Graphcore is convinced that its advantage over other companies is that the data required for training algorithms can be found on its chips instead of externally.
This feature combined with the chip’s communication network and its wide variety of chips ascertains the fact that Graphcore systems are about 10-100 times much faster compared to the existing chips designed for applications like video analysis, voice processing, and image recognition.
“This new microprocessor allows us to build a company that rivals an Intel or some of the other big semiconductor companies because we are right at the start of this new wave of computing,” said Mr Toon.
Back in December, Graphcore fundraised $200 million in a new financing exercise, specifically from investors such as BMW and Microsoft as well as other existing investors like Amadeus Capital and Sequoia Capital, which caused the company’s valuation to hit $1.5 billion.
Toon is convinced that Graphcore will make over $50 million of revenue in 2019, and then, at its current growth rate, it will reach a $1 billion run rate in five years.
Graphcore has a total of 200 engineers and is now expanding its operations into other parts of the world like the United States, Taiwan, and Norway.
An investor who funds a different chip company claimed they are convinced beyond doubt that Graphcore’s chips were developed to fit into the existing computing systems as opposed to making a step alteration in chip design. “It remains to be seen if it is an appetizer or an entrée,” the person said.
According to some sources, Samsung, Dell, and Microsoft are all Graphcore investors and the company’s AI chip is being tested by DeepMind (Google’s AI division) and Uber’s autonomous driving car unit.
Both Demis Hassabis (DeepMind’s CEO) and Zoubin Ghahramani (Uber’s chief scientist) are personal investors in Graphcore.
Google, DeepMind’s parent company, has created its own artificial intelligence-based chips, which help power various services like Street View and search.
“DeepMind is particularly keen to try out new algorithms, and our processor is totally general purpose so new algorithms which maybe haven’t been honed down yet can run on our architecture just as well as any of the older algorithms.
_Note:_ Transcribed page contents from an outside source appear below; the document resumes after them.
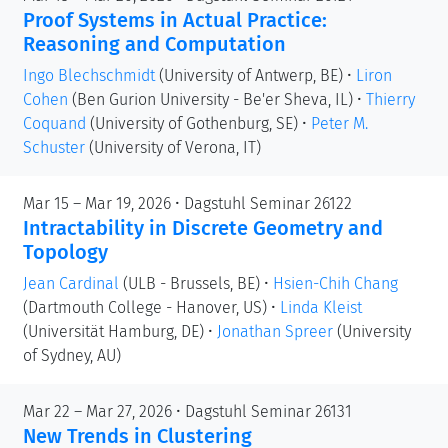
Proof Systems in Actual Practice:
Reasoning and Computation
Ingo Blechschmidt
(University of Antwerp, BE)
•
Liron
Cohen
(Ben Gurion University - Be'er Sheva, IL)
•
Thierry
Coquand
(University of Gothenburg, SE)
•
Peter M.
Schuster
(University of Verona, IT)
Mar 15 – Mar 19, 2026 • Dagstuhl Seminar 26122
Intractability in Discrete Geometry and
Topology
Jean Cardinal
(ULB - Brussels, BE)
•
Hsien-Chih Chang
(Dartmouth College - Hanover, US)
•
Linda Kleist
(Universität Hamburg, DE)
•
Jonathan Spreer
(University
of Sydney, AU)
Mar 22 – Mar 27, 2026 • Dagstuhl Seminar 26131
New Trends in Clustering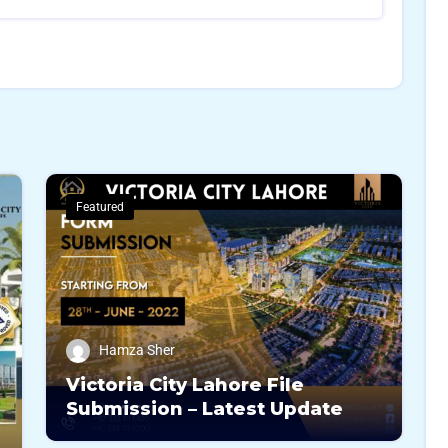
Featured
Hamza Sher
Victoria City Lahore File
Submission – Latest Update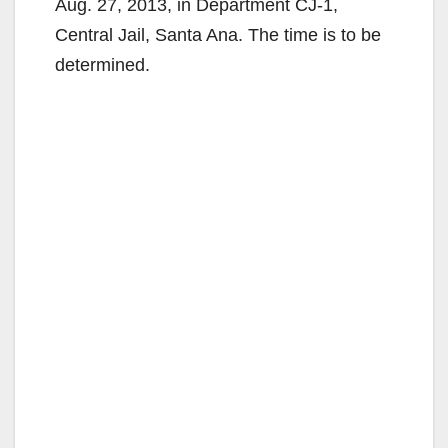
Aug. 27, 2013, in Department CJ-1,
Central Jail, Santa Ana. The time is to be
determined.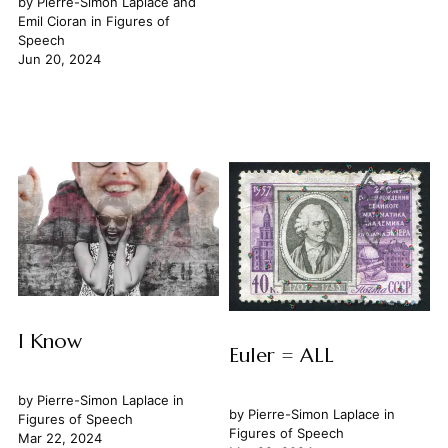
by
Pierre-Simon Laplace
and
Emil Cioran
in
Figures of
Speech
Jun 20, 2024
I Know
Euler = ALL
by
Pierre-Simon Laplace
in
by
Pierre-Simon Laplace
in
Figures of Speech
Figures of Speech
Mar 22, 2024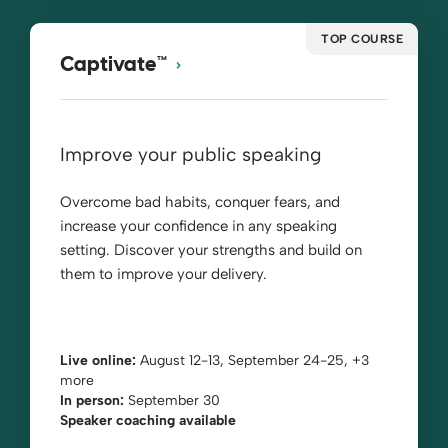
TOP COURSE
Captivate™
Improve your public speaking
Overcome bad habits, conquer fears, and
increase your confidence in any speaking
setting. Discover your strengths and build on
them to improve your delivery.
Live online:
August 12-13, September 24-25, +3
more
In person:
September 30
Speaker coaching available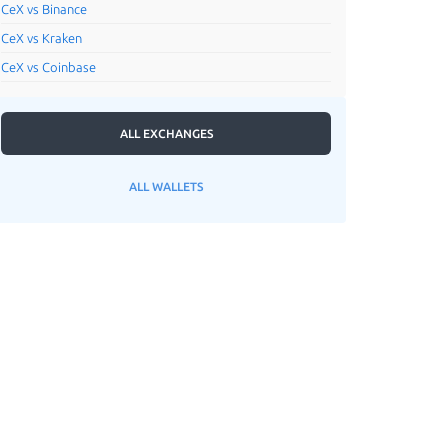
CeX vs Binance
CeX vs Kraken
CeX vs Coinbase
ALL EXCHANGES
ALL WALLETS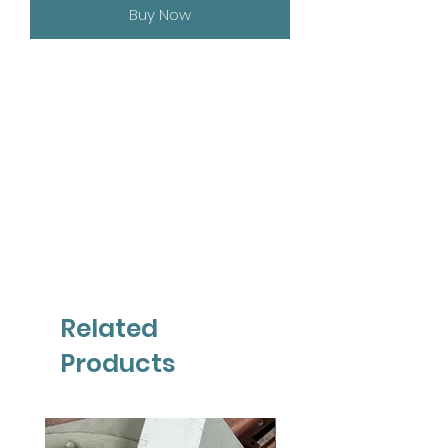
Buy Now
Related
Products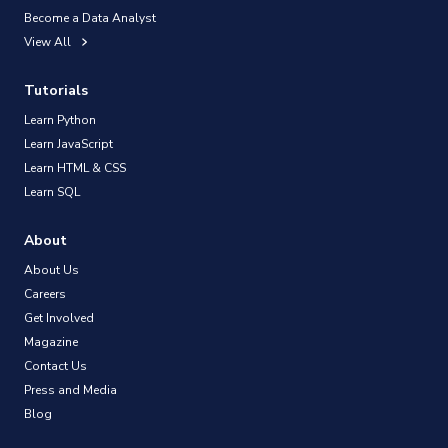
Become a Data Analyst
View All
Tutorials
Learn Python
Learn JavaScript
Learn HTML & CSS
Learn SQL
About
About Us
Careers
Get Involved
Magazine
Contact Us
Press and Media
Blog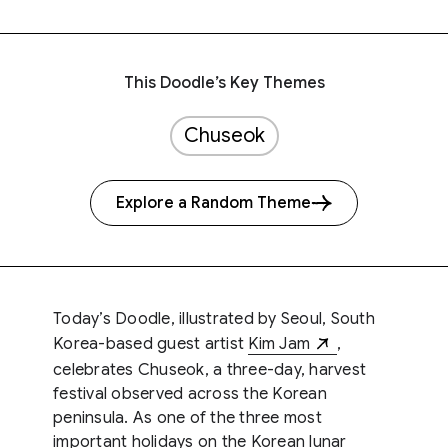
This Doodle’s Key Themes
Chuseok
Explore a Random Theme
Today’s Doodle, illustrated by Seoul, South
Korea-based guest artist
Kim Jam
,
celebrates Chuseok, a three-day, harvest
festival observed across the Korean
peninsula. As one of the three most
important holidays on the Korean lunar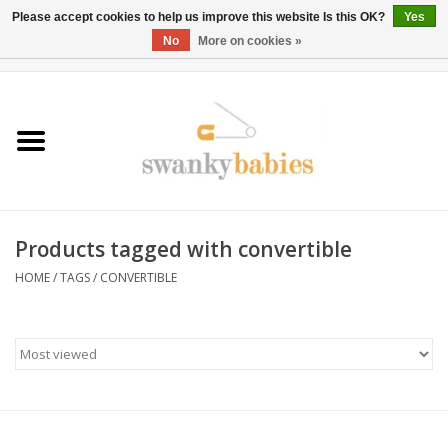
Please accept cookies to help us improve this website Is this OK?
Yes
No
More on cookies »
0 Items - $0.00
Home
Rentals
SALE
Products tagged with convertible
BOOK Car Seat Install
HOME
/
TAGS
/
CONVERTIBLE
TRICITIESPREP
River View
School Swag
Others’ chips may not be as friendly to new algorithms,” claimed Mr Hauser.
“Google has told us they are very happy to have their internal [chip] programme but also work with us, they don’t feel they need an exclusive programme.”
DeepMind denied the claims that it was involved in the testing of Graphcore’s chips.
Microsoft boasts AI across its products like Azure cloud services, LinkedIn, Skype for real-time language translation, and Office 365 for email.
Sources familiar with the partnership said that Graphcore chips would undergo testing internally across several of these products.
For the co-founders of Graphcore, the aim is to become a general-purpose provider of AI chip to companies like Nvidia or Intel, as well as take the startup public in the coming five years.
“It’s very exciting that unexpectedly a European company seems to have the lead in what must be one of the hottest semiconductor events this decade. It’s a big prize, and we do have the chance of creating a company worth tens of billions of dollars.”